Problem details
Your answer should be the records, copied exactly, with the pictures removed.

Supplied records
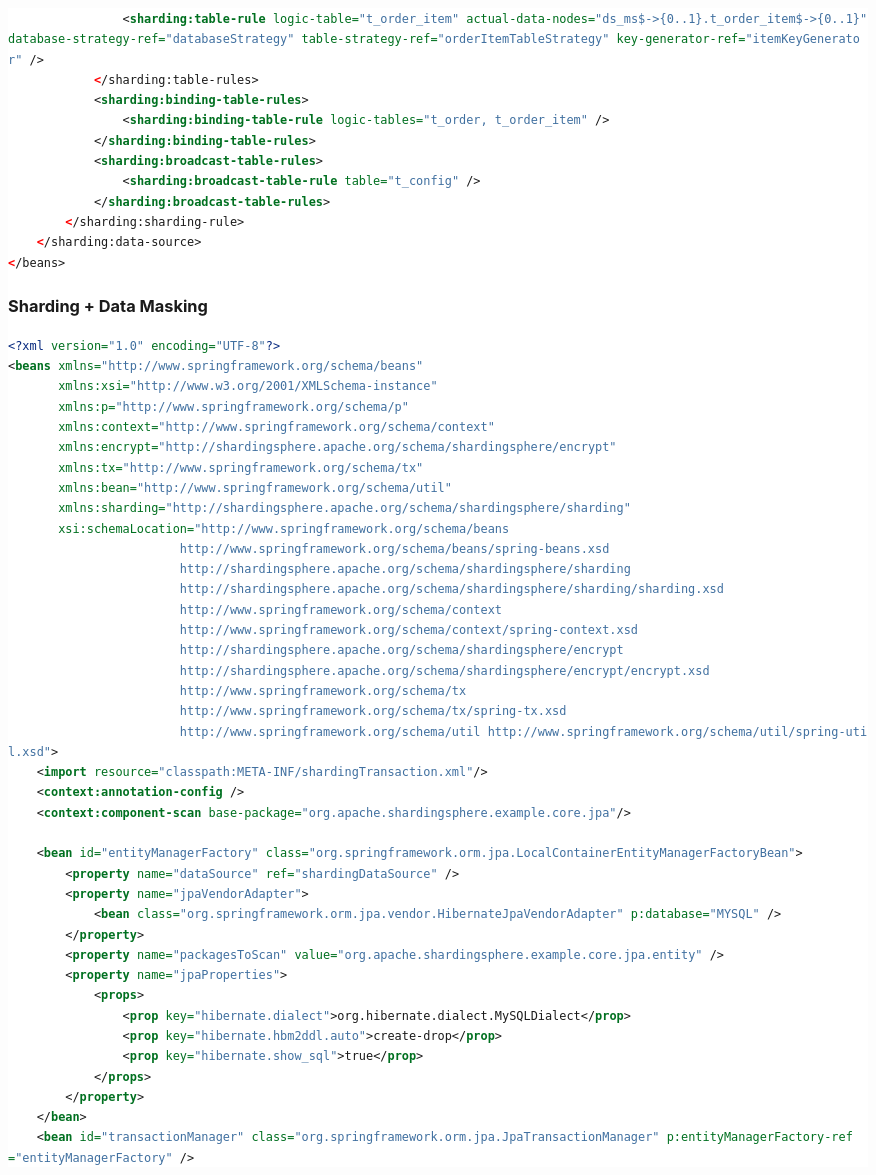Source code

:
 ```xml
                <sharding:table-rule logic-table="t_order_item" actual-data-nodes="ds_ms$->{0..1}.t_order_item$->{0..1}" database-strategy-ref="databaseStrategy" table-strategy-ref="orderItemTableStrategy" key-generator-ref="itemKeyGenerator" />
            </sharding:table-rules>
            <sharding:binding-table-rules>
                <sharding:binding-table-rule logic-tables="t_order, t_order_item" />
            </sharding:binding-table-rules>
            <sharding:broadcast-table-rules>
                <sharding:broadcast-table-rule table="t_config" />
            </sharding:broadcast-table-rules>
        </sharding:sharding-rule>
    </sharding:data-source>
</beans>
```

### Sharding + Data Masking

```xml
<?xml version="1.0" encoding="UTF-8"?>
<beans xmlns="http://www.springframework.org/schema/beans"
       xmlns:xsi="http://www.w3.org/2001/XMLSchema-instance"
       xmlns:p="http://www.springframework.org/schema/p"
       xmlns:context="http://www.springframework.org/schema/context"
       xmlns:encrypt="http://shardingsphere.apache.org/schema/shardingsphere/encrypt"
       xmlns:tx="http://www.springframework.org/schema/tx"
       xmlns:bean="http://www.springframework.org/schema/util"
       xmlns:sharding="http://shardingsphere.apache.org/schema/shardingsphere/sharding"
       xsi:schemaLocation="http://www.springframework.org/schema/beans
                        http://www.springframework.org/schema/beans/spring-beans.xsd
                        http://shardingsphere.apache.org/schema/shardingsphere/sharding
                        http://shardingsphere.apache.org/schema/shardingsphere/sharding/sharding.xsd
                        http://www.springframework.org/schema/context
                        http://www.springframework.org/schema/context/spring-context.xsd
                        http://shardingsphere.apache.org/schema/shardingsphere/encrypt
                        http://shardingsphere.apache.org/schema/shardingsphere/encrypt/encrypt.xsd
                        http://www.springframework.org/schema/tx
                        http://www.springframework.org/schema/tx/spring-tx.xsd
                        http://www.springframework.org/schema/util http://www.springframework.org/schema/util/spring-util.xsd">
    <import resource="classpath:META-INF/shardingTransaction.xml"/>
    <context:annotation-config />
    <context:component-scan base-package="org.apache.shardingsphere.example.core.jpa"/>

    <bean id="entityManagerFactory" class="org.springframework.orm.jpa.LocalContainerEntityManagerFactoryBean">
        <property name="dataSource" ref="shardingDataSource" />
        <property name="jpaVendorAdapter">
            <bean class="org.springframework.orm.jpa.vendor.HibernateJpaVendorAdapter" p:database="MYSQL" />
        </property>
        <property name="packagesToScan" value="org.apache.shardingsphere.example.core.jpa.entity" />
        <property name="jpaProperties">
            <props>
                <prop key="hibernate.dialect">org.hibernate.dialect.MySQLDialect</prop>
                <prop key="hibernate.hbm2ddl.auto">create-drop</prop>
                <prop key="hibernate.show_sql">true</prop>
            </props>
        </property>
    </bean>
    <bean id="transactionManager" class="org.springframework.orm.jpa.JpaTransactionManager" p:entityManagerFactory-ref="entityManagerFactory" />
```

Answer section
Source code

:
 ```xml
                <sharding:table-rule logic-table="t_order_item" actual-data-nodes="ds_ms$->{0..1}.t_order_item$->{0..1}" database-strategy-ref="databaseStrategy" table-strategy-ref="orderItemTableStrategy" key-generator-ref="itemKeyGenerator" />
            </sharding:table-rules>
            <sharding:binding-table-rules>
                <sharding:binding-table-rule logic-tables="t_order, t_order_item" />
            </sharding:binding-table-rules>
            <sharding:broadcast-table-rules>
                <sharding:broadcast-table-rule table="t_config" />
            </sharding:broadcast-table-rules>
        </sharding:sharding-rule>
    </sharding:data-source>
</beans>
```

### Sharding + Data Masking

```xml
<?xml version="1.0" encoding="UTF-8"?>
<beans xmlns="http://www.springframework.org/schema/beans"
       xmlns:xsi="http://www.w3.org/2001/XMLSchema-instance"
       xmlns:p="http://www.springframework.org/schema/p"
       xmlns:context="http://www.springframework.org/schema/context"
       xmlns:encrypt="http://shardingsphere.apache.org/schema/shardingsphere/encrypt"
       xmlns:tx="http://www.springframework.org/schema/tx"
       xmlns:bean="http://www.springframework.org/schema/util"
       xmlns:sharding="http://shardingsphere.apache.org/schema/shardingsphere/sharding"
       xsi:schemaLocation="http://www.springframework.org/schema/beans
                        http://www.springframework.org/schema/beans/spring-beans.xsd
                        http://shardingsphere.apache.org/schema/shardingsphere/sharding
                        http://shardingsphere.apache.org/schema/shardingsphere/sharding/sharding.xsd
                        http://www.springframework.org/schema/context
                        http://www.springframework.org/schema/context/spring-context.xsd
                        http://shardingsphere.apache.org/schema/shardingsphere/encrypt
                        http://shardingsphere.apache.org/schema/shardingsphere/encrypt/encrypt.xsd
                        http://www.springframework.org/schema/tx
                        http://www.springframework.org/schema/tx/spring-tx.xsd
                        http://www.springframework.org/schema/util http://www.springframework.org/schema/util/spring-util.xsd">
    <import resource="classpath:META-INF/shardingTransaction.xml"/>
    <context:annotation-config />
    <context:component-scan base-package="org.apache.shardingsphere.example.core.jpa"/>

    <bean id="entityManagerFactory" class="org.springframework.orm.jpa.LocalContainerEntityManagerFactoryBean">
        <property name="dataSource" ref="shardingDataSource" />
        <property name="jpaVendorAdapter">
            <bean class="org.springframework.orm.jpa.vendor.HibernateJpaVendorAdapter" p:database="MYSQL" />
        </property>
        <property name="packagesToScan" value="org.apache.shardingsphere.example.core.jpa.entity" />
        <property name="jpaProperties">
            <props>
                <prop key="hibernate.dialect">org.hibernate.dialect.MySQLDialect</prop>
                <prop key="hibernate.hbm2ddl.auto">create-drop</prop>
                <prop key="hibernate.show_sql">true</prop>
            </props>
        </property>
    </bean>
    <bean id="transactionManager" class="org.springframework.orm.jpa.JpaTransactionManager" p:entityManagerFactory-ref="entityManagerFactory" />
```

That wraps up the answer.